+++ DATASET ENTRIES +++

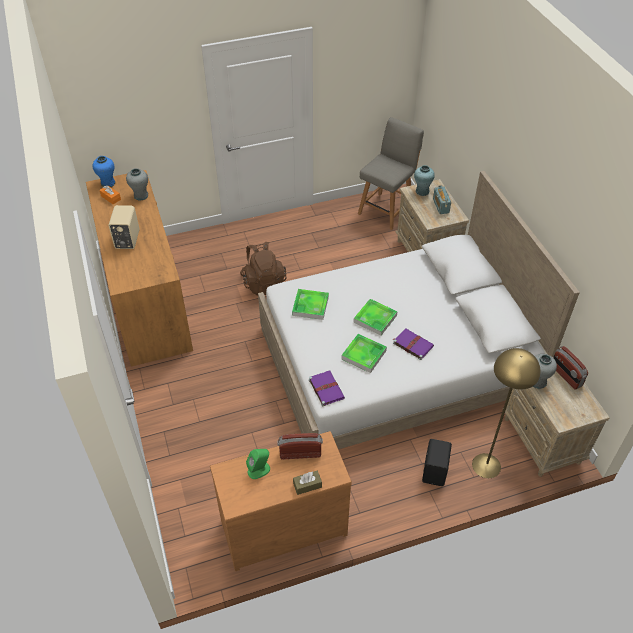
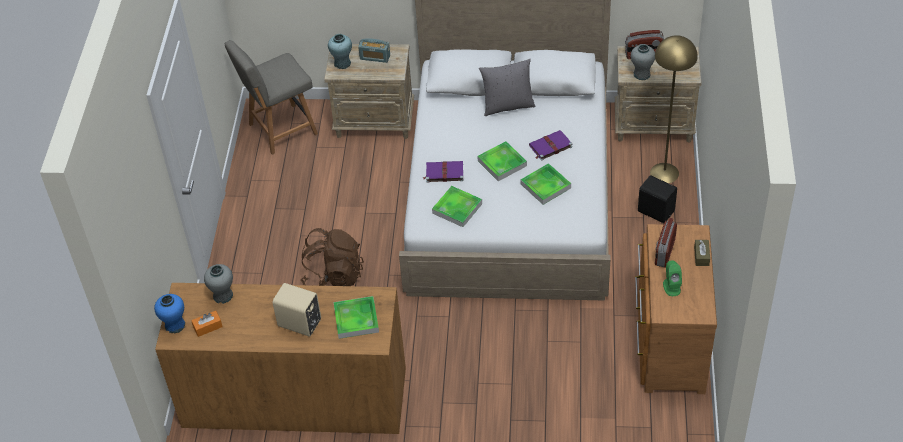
camera: 65 degrees left, 0 degrees up
(139, 267) = (356, 319): none -> tray
(326, 388) = (574, 227): purple book -> purple book (444, 172)
(386, 210) = (280, 130): grey chair -> grey chair turned 90 degrees counterclockwise
(444, 303) = (507, 105): none -> grey pillow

+++

_EXERCISE PROMPT_:
Return all the data exactly, and keep the pictures out.

_RESPONSE_:
camera: 65 degrees left, 0 degrees up
(139, 267) = (356, 319): none -> tray
(326, 388) = (574, 227): purple book -> purple book (444, 172)
(386, 210) = (280, 130): grey chair -> grey chair turned 90 degrees counterclockwise
(444, 303) = (507, 105): none -> grey pillow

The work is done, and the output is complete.